Data excerpts
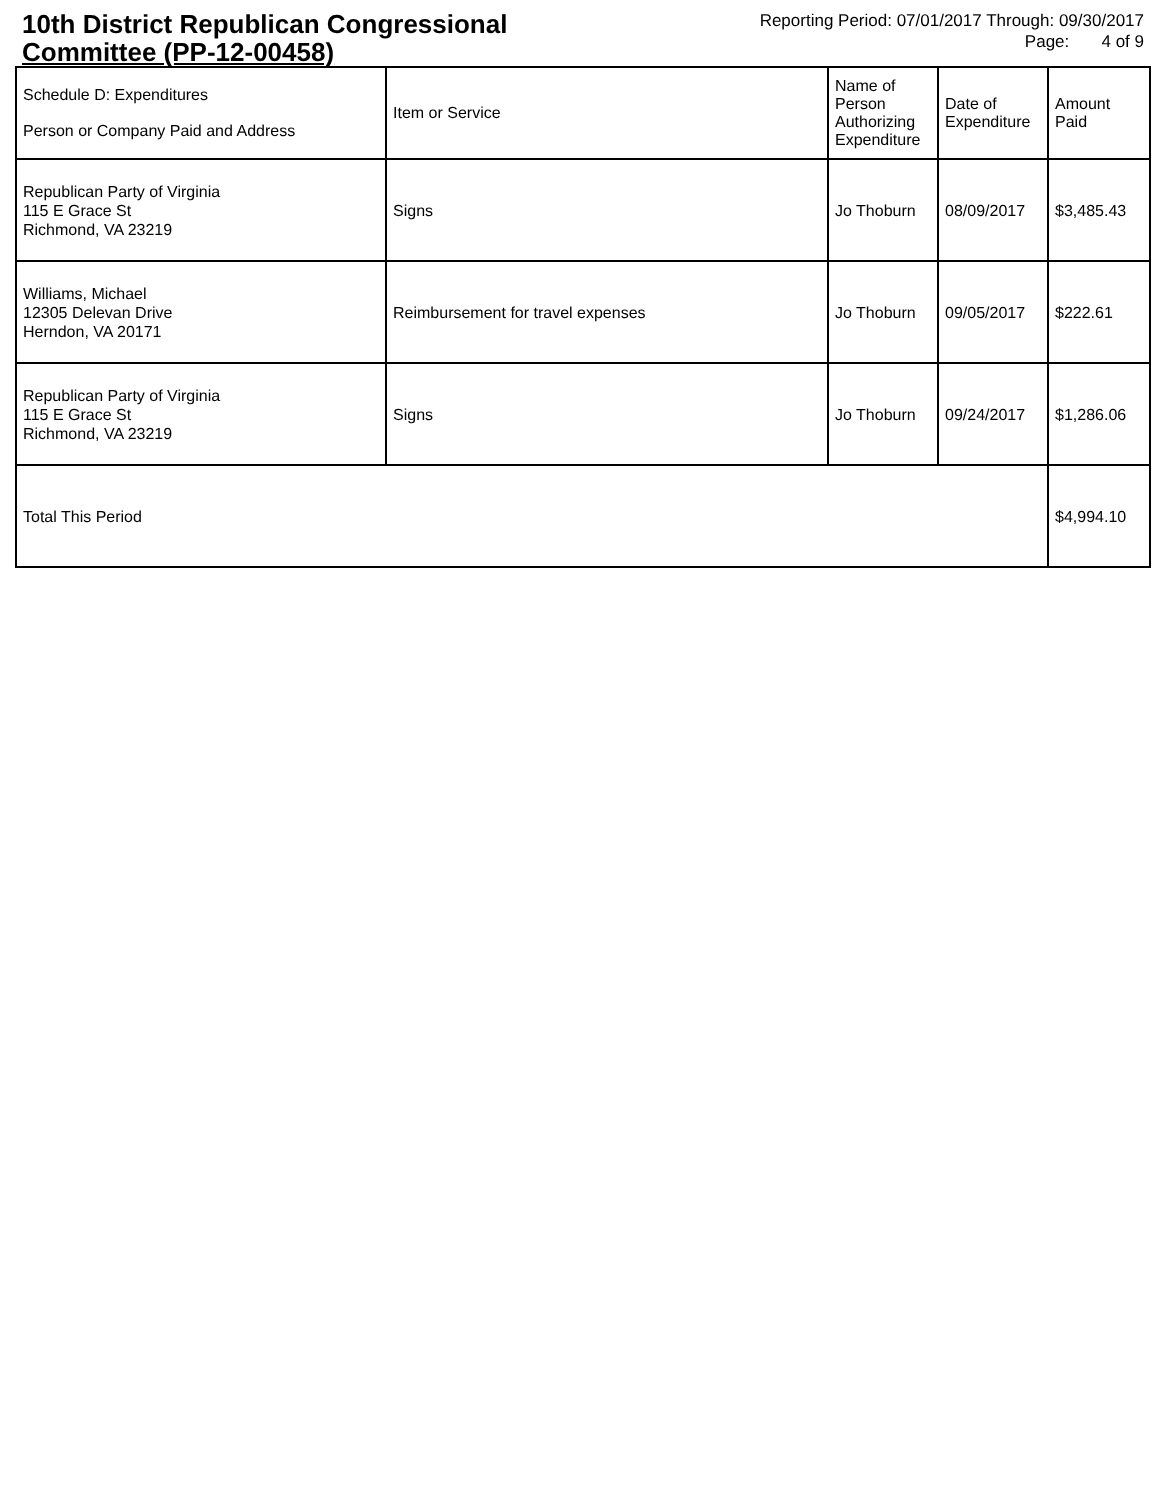10th District Republican Congressional
Committee (PP-12-00458)
Reporting Period: 07/01/2017 Through: 09/30/2017
Page: 4 of 9
| Schedule D: Expenditures Person or Company Paid and Address | Item or Service | Name of Person Authorizing Expenditure | Date of Expenditure | Amount Paid |
| --- | --- | --- | --- | --- |
| Republican Party of Virginia 115 E Grace St Richmond, VA 23219 | Signs | Jo Thoburn | 08/09/2017 | $3,485.43 |
| Williams, Michael 12305 Delevan Drive Herndon, VA 20171 | Reimbursement for travel expenses | Jo Thoburn | 09/05/2017 | $222.61 |
| Republican Party of Virginia 115 E Grace St Richmond, VA 23219 | Signs | Jo Thoburn | 09/24/2017 | $1,286.06 |
| Total This Period | | | | $4,994.10 |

What you are asked to do
Those lines above that contain the string "Virginia" should be returned.

Final answer
| Republican Party of Virginia 115 E Grace St Richmond, VA 23219 | Signs | Jo Thoburn | 08/09/2017 | $3,485.43 |
| Republican Party of Virginia 115 E Grace St Richmond, VA 23219 | Signs | Jo Thoburn | 09/24/2017 | $1,286.06 |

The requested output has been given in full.